-- START OF PASSAGE GIVEN --

Giron v. New York City Hous. Auth. , 2020 NY Slip Op 05987 ( 2020 )


Menu:
  • Giron v New York City Hous. Auth. (2020 NY Slip Op 05987)
    Giron v New York City Hous. Auth.
    2020 NY Slip Op 05987
    Decided on October 22, 2020
    Appellate Division, First Department
    Published by New York State Law Reporting Bureau pursuant to Judiciary Law § 431.
    This opinion is uncorrected and subject to revision before publication in the Official Reports.


    Decided and Entered: October 22, 2020
    Before: Friedman, J.P., Kern, Scarpulla, Shulman, JJ.

    Index No. 22599/16 Appeal No. 12149 Case No. 2019-3699

    [*1]Mary Giron, Plaintiff-Appellant,

    v

    New York City Housing Authority, Defendant-Respondent, The City of New York, Defendant.




    Hasapidis Law Offices, Scarsdale (Annette G. Hasapidis of counsel), for appellant.

    Herzfeld & Rubin, P.C., New York (Sharyn Rootenberg of counsel), for respondent.



    Order, Supreme Court, Bronx County (Llinet M. Rosado, J.), entered April 24, 2019, which granted defendant NYCHA's motion for summary judgment dismissing the complaint, unanimously affirmed, without costs.

-- END OF PASSAGE GIVEN --

- [PROBLEMS TO WORK ON]:
a – In the court decision above, which judge of the Supreme Court, Bronx County, issued the order that was appealed?
b – Continue the court decision above, beginning right after its final sentence.

-- START OF DATA EXCERPT --

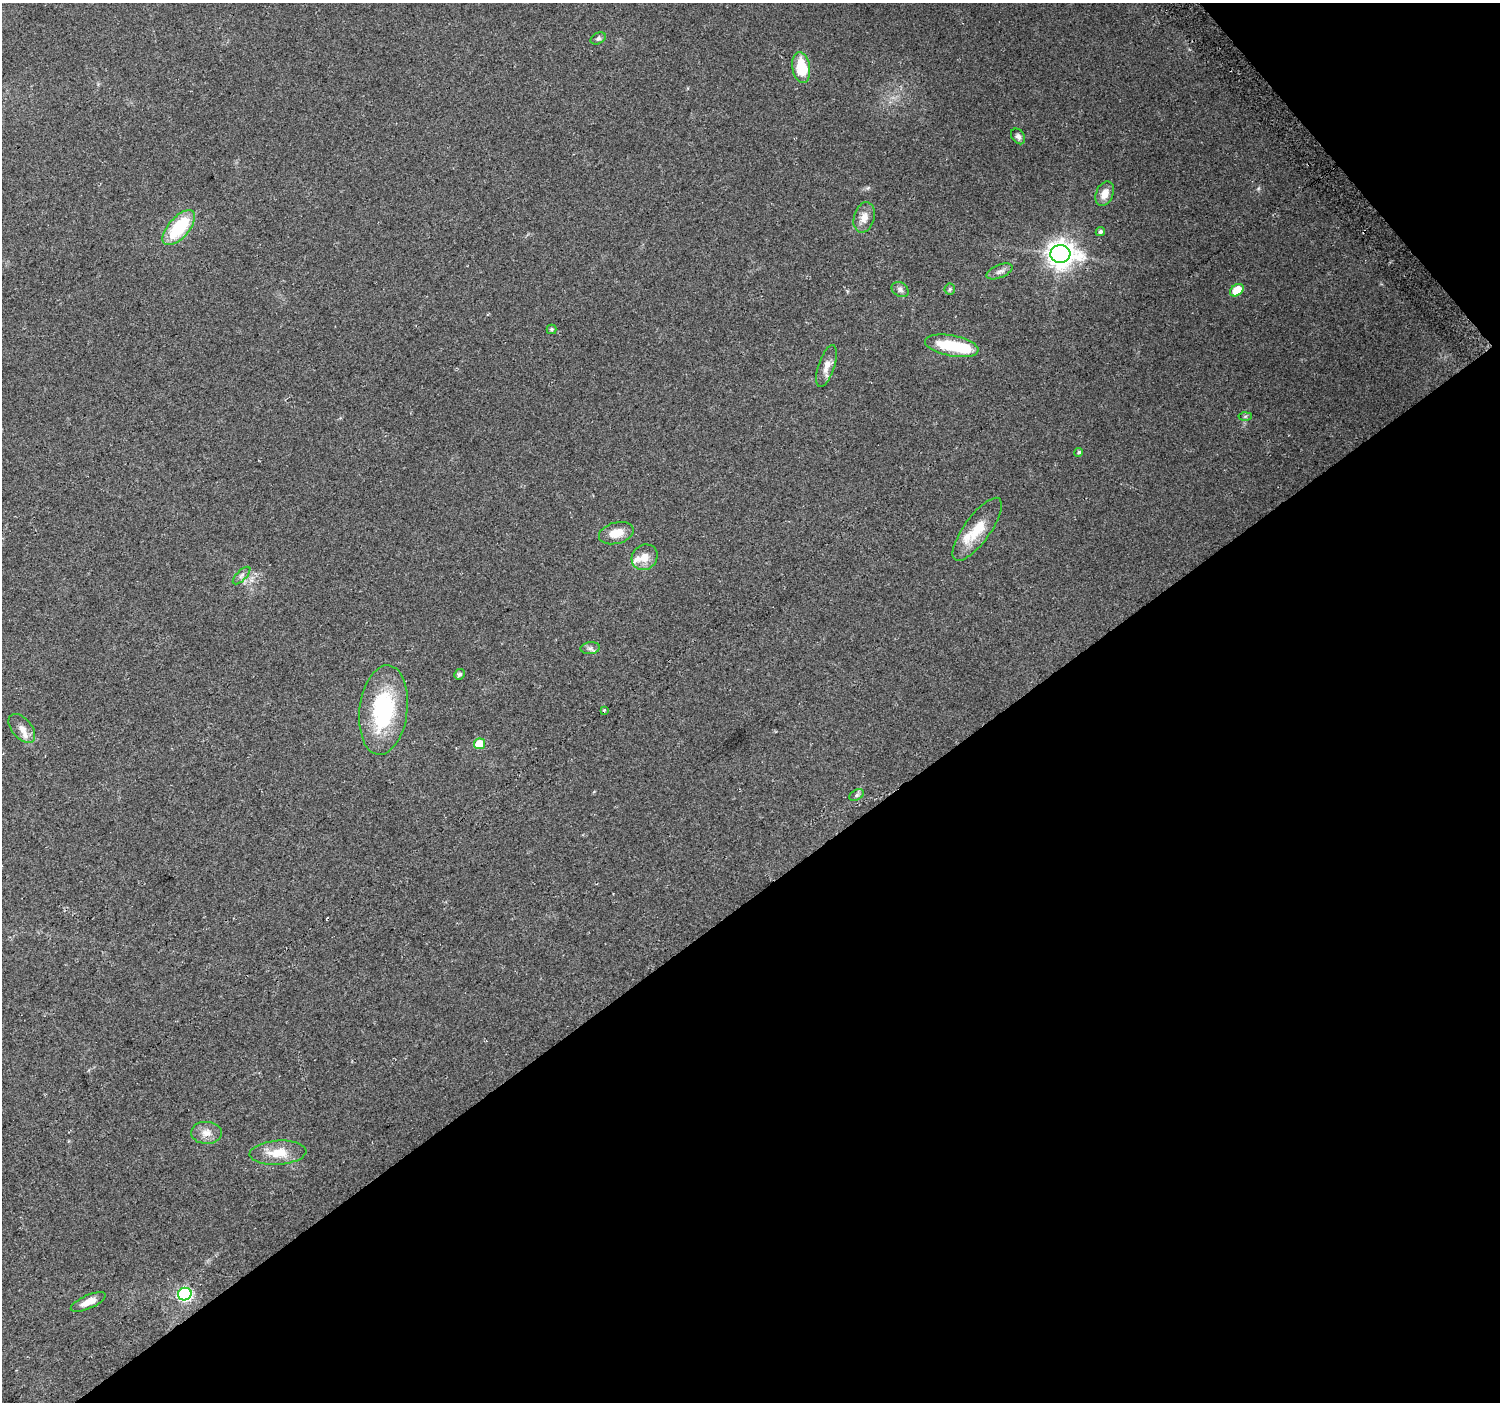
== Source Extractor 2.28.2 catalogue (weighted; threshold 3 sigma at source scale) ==
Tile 12 of 4 x 4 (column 4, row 3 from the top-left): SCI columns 4524-6021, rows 1623-3022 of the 6047 x 5984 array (HDU 1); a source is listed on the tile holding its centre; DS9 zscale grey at full resolution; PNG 1502 x 1404 px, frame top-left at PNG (2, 3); each listed source drawn as its Kron ellipse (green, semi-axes under 4 px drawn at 4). Shown black and unused: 39% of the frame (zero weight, under 2 of 3 exposures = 2% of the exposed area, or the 3 px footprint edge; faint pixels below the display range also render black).
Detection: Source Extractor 2.28.2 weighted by HDU 2 'WHT'; one run over the whole footprint, this tile lists its part. Background 0.0578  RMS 0.011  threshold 0.0499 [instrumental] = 3 sigma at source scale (4.5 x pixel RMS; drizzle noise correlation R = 1.50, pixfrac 1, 0.0396/0.0396 arcsec/px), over >= 5 px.
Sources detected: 36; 1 inside a brighter object's white glare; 1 cosmic-ray / hot-pixel residue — neither listed nor drawn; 2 inside a brighter listed object's ellipse — not listed separately; the other 32 listed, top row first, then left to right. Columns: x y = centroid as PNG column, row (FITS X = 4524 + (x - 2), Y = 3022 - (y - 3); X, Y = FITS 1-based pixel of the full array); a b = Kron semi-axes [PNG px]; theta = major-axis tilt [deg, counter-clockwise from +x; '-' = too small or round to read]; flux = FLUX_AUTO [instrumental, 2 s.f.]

-- END OF DATA EXCERPT --

- [ANSWERS TO EACH TASK]:
a – Llinet M. Rosado, J.

b –
    The court properly granted defendant's motion based on the "storm in progress" defense (see Powell v MLG Hillside Assoc., 290 AD2d 345 [1st Dept 2002]; Pippo v City of New York, 43 AD3d 303, 304 [1st Dept 2007]). Defendant established that a storm was in progress at the time of plaintiff's accident by submitting, among other things: an expert affidavit from a meteorologist who, based on review of climatological data, concluded that "freezing rain" began shortly before and continued through the time of plaintiff's accident and, an affidavit from the supervisor of caretakers describing the effects of an "ice storm" on plaintiff's housing complex. Plaintiff's contention that defendant failed to meet its prima facie burden because it submitted "conflicting evidence" is unpreserved (Howard Rosengarten, P.C. v Hott, 49 AD3d 328, 329 [1st Dept 2008]) and, in any event, unavailing.

    In opposition, plaintiff failed to raise a triable issue of fact. None of plaintiffs' proffered evidence — including her conclusory deposition testimony that it was not raining or snowing at the time of her accident and her reference to hourly precipitation reports showing trace amounts of precipitation two hours before the accident — rebutted the actual temperature and precipitation readings documented in the other climatological records, or the affidavit of the supervisor of caretakers showing that an "ice storm" was occurring in the area of the complex in the hours before and during plaintiff's accident (Lowenstern v Sherman Sq. Realty Corp., 165 AD3d 432 [1st Dept 2018], lv denied 33 NY3d 906 [2019]; Prince v New York City Hous. Auth., 302 AD2d 285 [1st Dept 2003]).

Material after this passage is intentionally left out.